Chi viaggia in treno da Coira a Tirano in Italia prende volentieri il Bernina Express. Sulla tratta di montagna, negli inverni ricchi di neve capita ripetutamente che i depositi eolici ostacolino il regolare esercizio. Per risolvere il problema, l’SLF ha analizzato la situazione su mandato della Ferrovia retica proponendo misure di protezione, che mostrano già i primi effetti e saranno ora ulteriormente ottimizzate.  

 

Con i suoi 2253 m sul livello del mare, la stazione «Ospizio Bernina» presso il Lago Bianco rappresenta il punto più alto della ferrovia del Bernina. Qui gli inverni intensi, caratterizzati da violente nevicate e vento forte, sono la regola piuttosto che l’eccezione. Mantenere aperto ogni giorno questo collegamento ferroviario esposto costituisce una notevole sfida per la Ferrovia retica (RhB). A causare problemi non sono solo gli apporti nevosi, ma soprattutto la distribuzione della neve. Specialmente lungo le sponde del Lago Bianco, il vento trasporta molta neve sulle rotaie. Per sgomberare gli apporti nevosi dal tracciato ferroviario vengono impiegate numerose macchine pesanti come spazzaneve e sgombraneve, ma spesso la neve deve anche essere rimossa manualmente, con conseguenti enormi oneri.

 

Prime misure attuate con successo

Per migliorare la situazione, la Ferrovia retica ha incaricato l’SLF di analizzare i punti problematici e la distribuzione della neve, nonché di proporre possibili misure. A tale scopo, i ricercatori dell’SLF hanno effettuato riprese aeree tramite drone, che hanno utilizzato per realizzare carte delle altezze del manto nevoso. In una fase successiva, l’SLF ha provveduto a una valutazione dell’efficacia delle possibili misure in collaborazione con la Ferrovia retica e l’Ufficio foreste e pericoli naturali del Cantone dei Grigioni.

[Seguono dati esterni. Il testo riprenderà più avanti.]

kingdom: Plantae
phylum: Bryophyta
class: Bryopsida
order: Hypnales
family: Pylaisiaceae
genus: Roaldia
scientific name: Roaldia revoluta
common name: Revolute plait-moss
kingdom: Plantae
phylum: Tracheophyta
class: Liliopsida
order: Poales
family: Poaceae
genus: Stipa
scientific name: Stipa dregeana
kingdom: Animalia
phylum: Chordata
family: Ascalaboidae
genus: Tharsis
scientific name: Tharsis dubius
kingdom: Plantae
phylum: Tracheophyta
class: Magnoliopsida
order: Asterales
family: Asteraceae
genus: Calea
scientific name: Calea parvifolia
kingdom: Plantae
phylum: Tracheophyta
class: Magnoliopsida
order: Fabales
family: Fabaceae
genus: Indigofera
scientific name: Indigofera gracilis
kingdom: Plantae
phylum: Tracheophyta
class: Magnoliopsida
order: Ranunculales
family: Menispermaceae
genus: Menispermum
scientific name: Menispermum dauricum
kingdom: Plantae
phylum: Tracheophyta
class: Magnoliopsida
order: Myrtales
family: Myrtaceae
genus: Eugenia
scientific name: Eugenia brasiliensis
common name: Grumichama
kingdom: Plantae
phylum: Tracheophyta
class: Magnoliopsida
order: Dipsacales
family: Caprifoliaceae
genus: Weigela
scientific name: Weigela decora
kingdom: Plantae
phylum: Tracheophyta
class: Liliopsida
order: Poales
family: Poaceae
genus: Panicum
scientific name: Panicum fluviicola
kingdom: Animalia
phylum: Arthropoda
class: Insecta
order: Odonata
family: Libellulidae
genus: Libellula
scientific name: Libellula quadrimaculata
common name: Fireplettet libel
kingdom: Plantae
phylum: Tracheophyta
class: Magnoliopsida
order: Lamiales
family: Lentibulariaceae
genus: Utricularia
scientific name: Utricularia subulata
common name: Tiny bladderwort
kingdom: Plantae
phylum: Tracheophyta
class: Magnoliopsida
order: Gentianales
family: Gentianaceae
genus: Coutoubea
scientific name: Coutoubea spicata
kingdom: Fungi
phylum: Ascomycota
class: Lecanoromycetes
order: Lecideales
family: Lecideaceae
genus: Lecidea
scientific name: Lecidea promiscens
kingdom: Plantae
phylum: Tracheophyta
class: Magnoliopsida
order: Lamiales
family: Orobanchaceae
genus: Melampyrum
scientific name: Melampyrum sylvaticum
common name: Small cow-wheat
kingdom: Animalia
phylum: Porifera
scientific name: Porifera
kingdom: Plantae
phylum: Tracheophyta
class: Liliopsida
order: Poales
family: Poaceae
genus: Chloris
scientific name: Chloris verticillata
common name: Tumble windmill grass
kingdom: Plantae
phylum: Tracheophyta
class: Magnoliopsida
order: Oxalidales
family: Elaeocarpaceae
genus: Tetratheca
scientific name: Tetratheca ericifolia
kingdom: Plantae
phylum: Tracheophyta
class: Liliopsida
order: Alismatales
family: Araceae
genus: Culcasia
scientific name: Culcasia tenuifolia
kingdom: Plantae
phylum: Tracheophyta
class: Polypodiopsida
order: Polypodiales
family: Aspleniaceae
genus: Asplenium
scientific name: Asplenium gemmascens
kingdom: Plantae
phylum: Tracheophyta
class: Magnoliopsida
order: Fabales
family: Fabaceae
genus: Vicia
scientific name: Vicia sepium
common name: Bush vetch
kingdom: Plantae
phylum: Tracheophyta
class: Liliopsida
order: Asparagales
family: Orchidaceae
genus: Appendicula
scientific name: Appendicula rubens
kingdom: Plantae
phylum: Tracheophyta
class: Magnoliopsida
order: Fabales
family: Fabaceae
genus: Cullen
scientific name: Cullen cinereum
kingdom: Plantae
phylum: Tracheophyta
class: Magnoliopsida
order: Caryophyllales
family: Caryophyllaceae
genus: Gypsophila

Uno dei punti problematici è il portale nord della «Galleria Lunga», che viene spesso bloccato da depositi eolici. Per migliorare la situazione è stata scelta una barriera antideposito in legno da 40 m di lunghezza per 4 m di altezza, che è stata installata nell’autunno 2020. Le barriere di questo tipo smorzano il vento, facendo in modo che sul lato sottovento sia possibile ottenere un accumulo di neve mirato e ridurre così la quantità di neve depositata sulle rotaie.

Risultati e ulteriore procedura

Durante lo scorso inverno, la barriera antideposito ha dimostrato una buona efficacia. Sul lato della staccionata al riparo dal vento si sono depositate diverse migliaia di metri cubi di neve. L’accumulo ha raggiunto anche i quattro metri di altezza. «Senza l’azione della barriera questa neve sarebbe stata depositata nell’area delle rotaie e del portale», dichiara Stefan Margreth, responsabile del gruppo Misure di protezione dell’SLF.

I ricercatori confidano in un’ulteriore ottimizzazione attraverso l’impiego di sei strutture di tavole disposte a croce costruite nell’autunno 2021, che esercitano un’azione diversa rispetto alle barriere antideposito. Queste strutture non trattengono la neve, ma per contro ne ottimizzano la distribuzione: influenzando il campo di vento locale impediscono la formazione di grandi accumuli e cornici di neve estesi fino alle rotaie.

Nei prossimi inverni, l’SLF verificherà l’efficacia delle misure realizzate attraverso ispezioni sul posto e carte delle altezze del manto nevoso, proponendo se necessario interventi di ottimizzazione.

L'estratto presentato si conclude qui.